■ Work instructions: Keep the pictures out. Copy every line of the listing exactly.

■ Dataset extract:
-------------------------

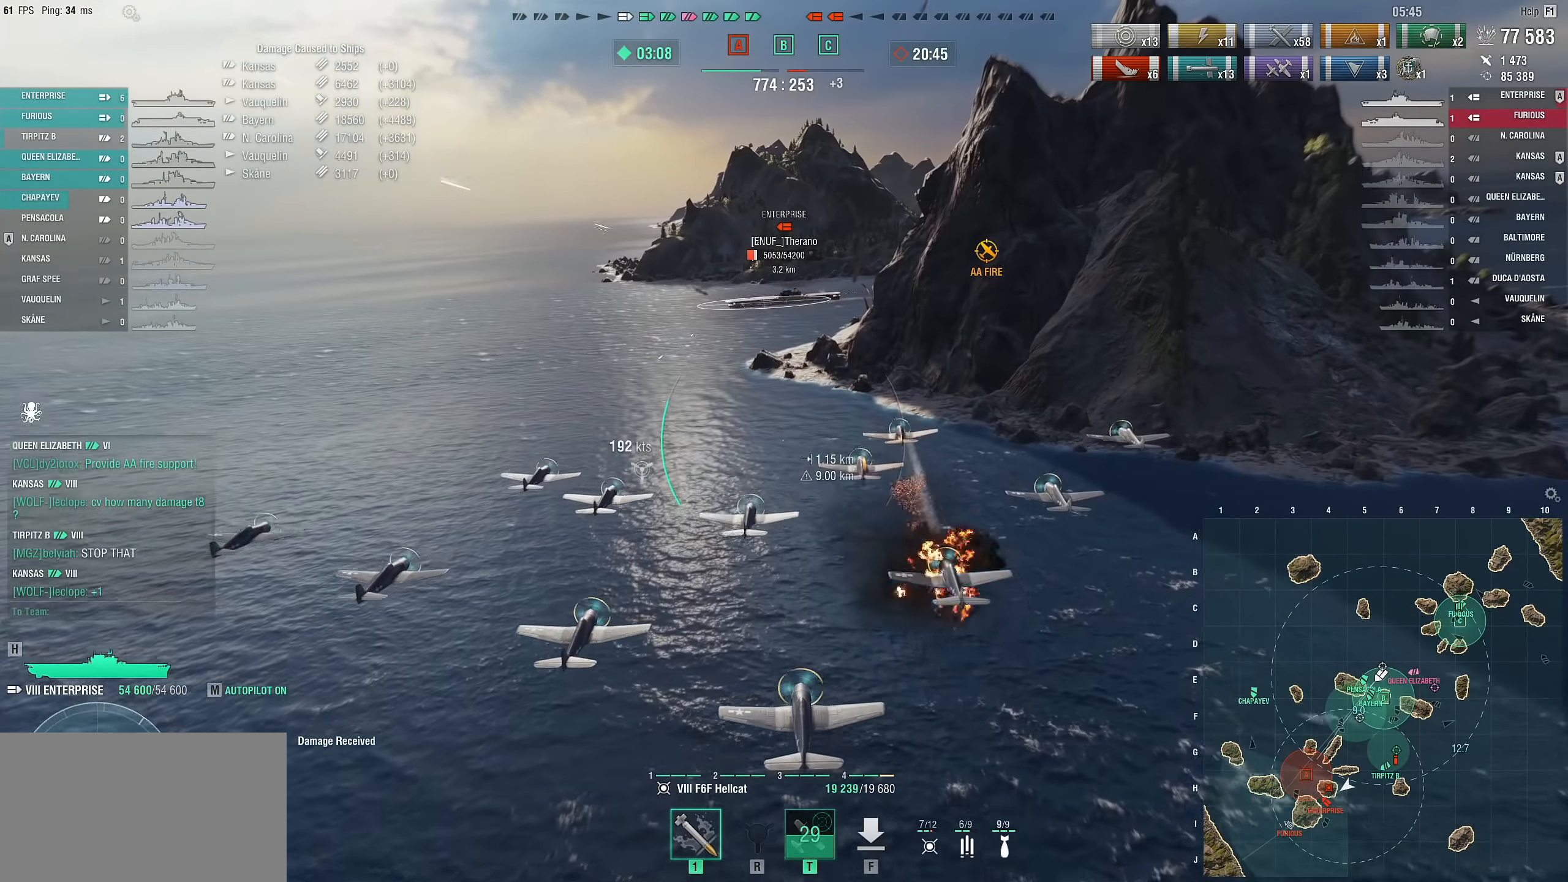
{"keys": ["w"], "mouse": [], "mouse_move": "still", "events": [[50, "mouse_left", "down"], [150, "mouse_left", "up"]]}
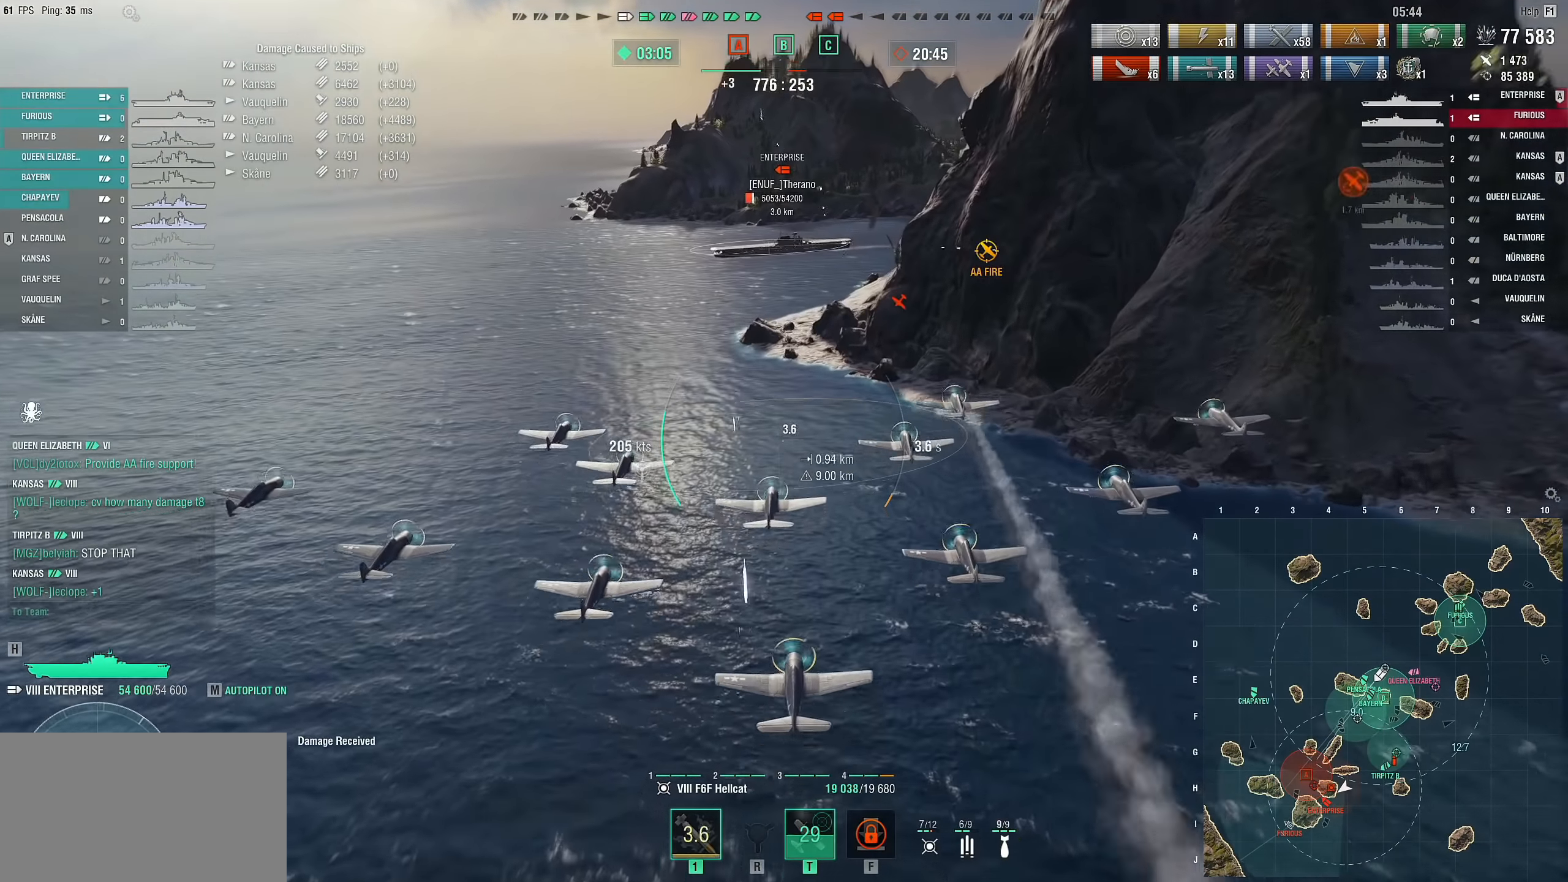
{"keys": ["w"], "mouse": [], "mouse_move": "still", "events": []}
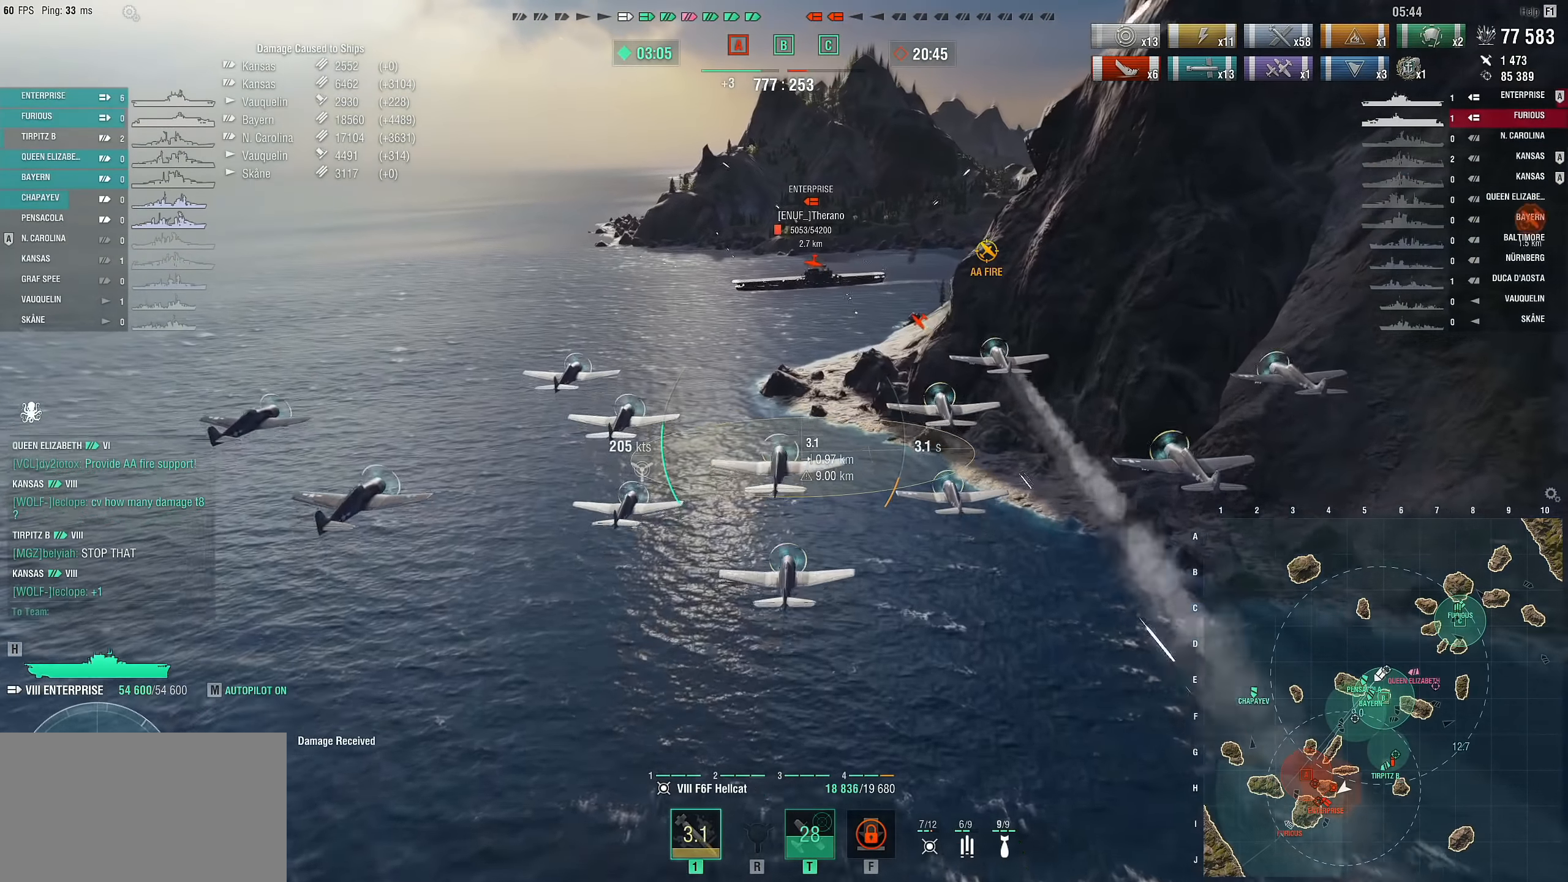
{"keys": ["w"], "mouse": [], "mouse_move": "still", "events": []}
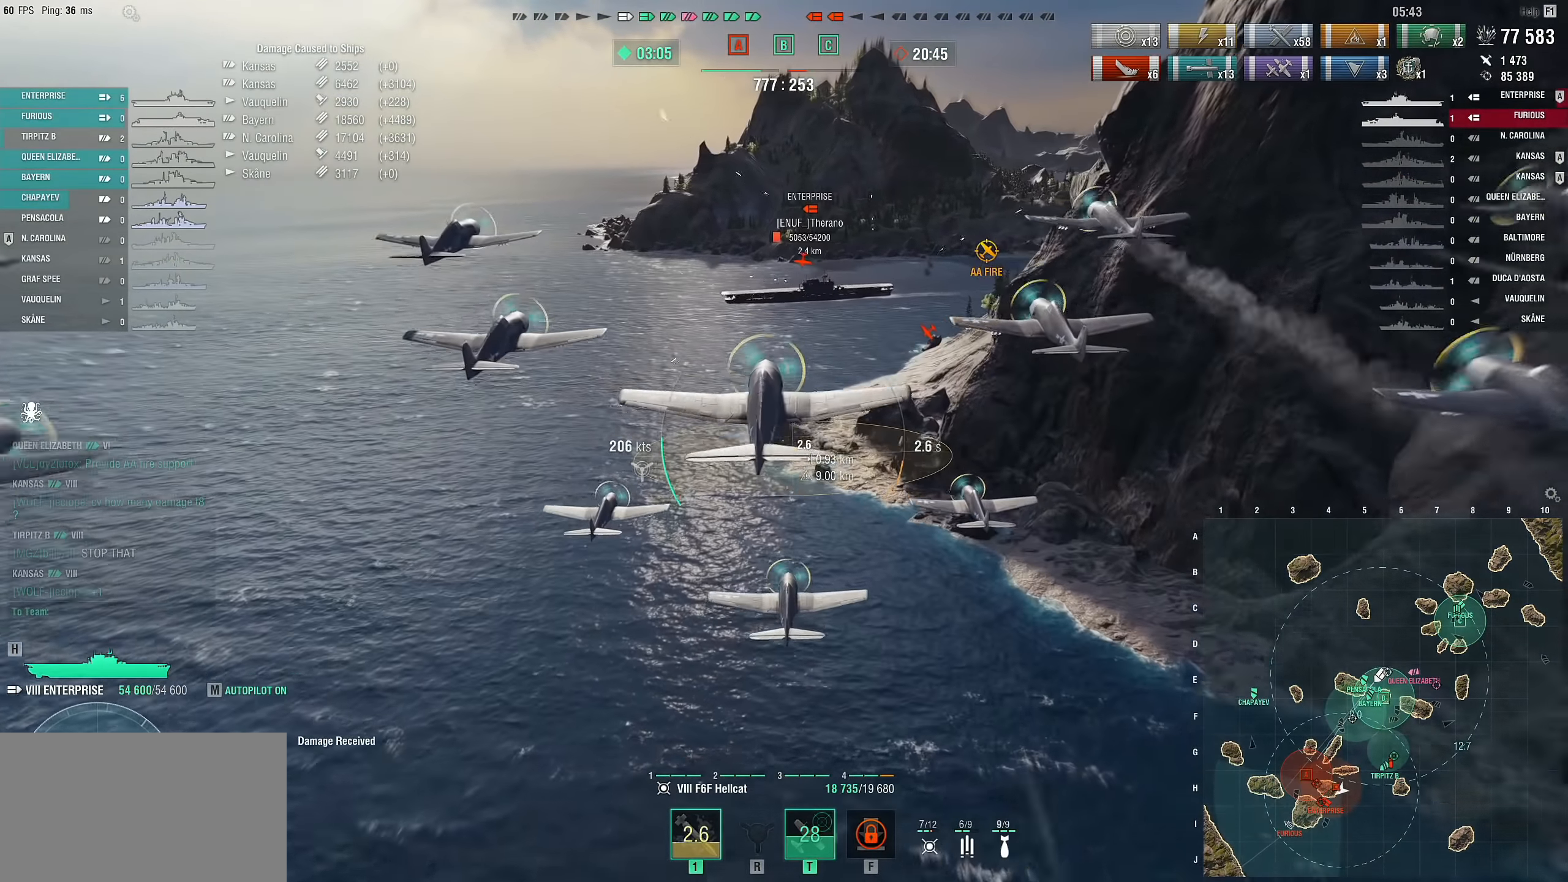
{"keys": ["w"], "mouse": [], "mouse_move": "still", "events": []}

-------------------------

■ Task output:
{"keys": ["w"], "mouse": [], "mouse_move": "still", "events": [[50, "mouse_left", "down"], [150, "mouse_left", "up"]]}
{"keys": ["w"], "mouse": [], "mouse_move": "still", "events": []}
{"keys": ["w"], "mouse": [], "mouse_move": "still", "events": []}
{"keys": ["w"], "mouse": [], "mouse_move": "still", "events": []}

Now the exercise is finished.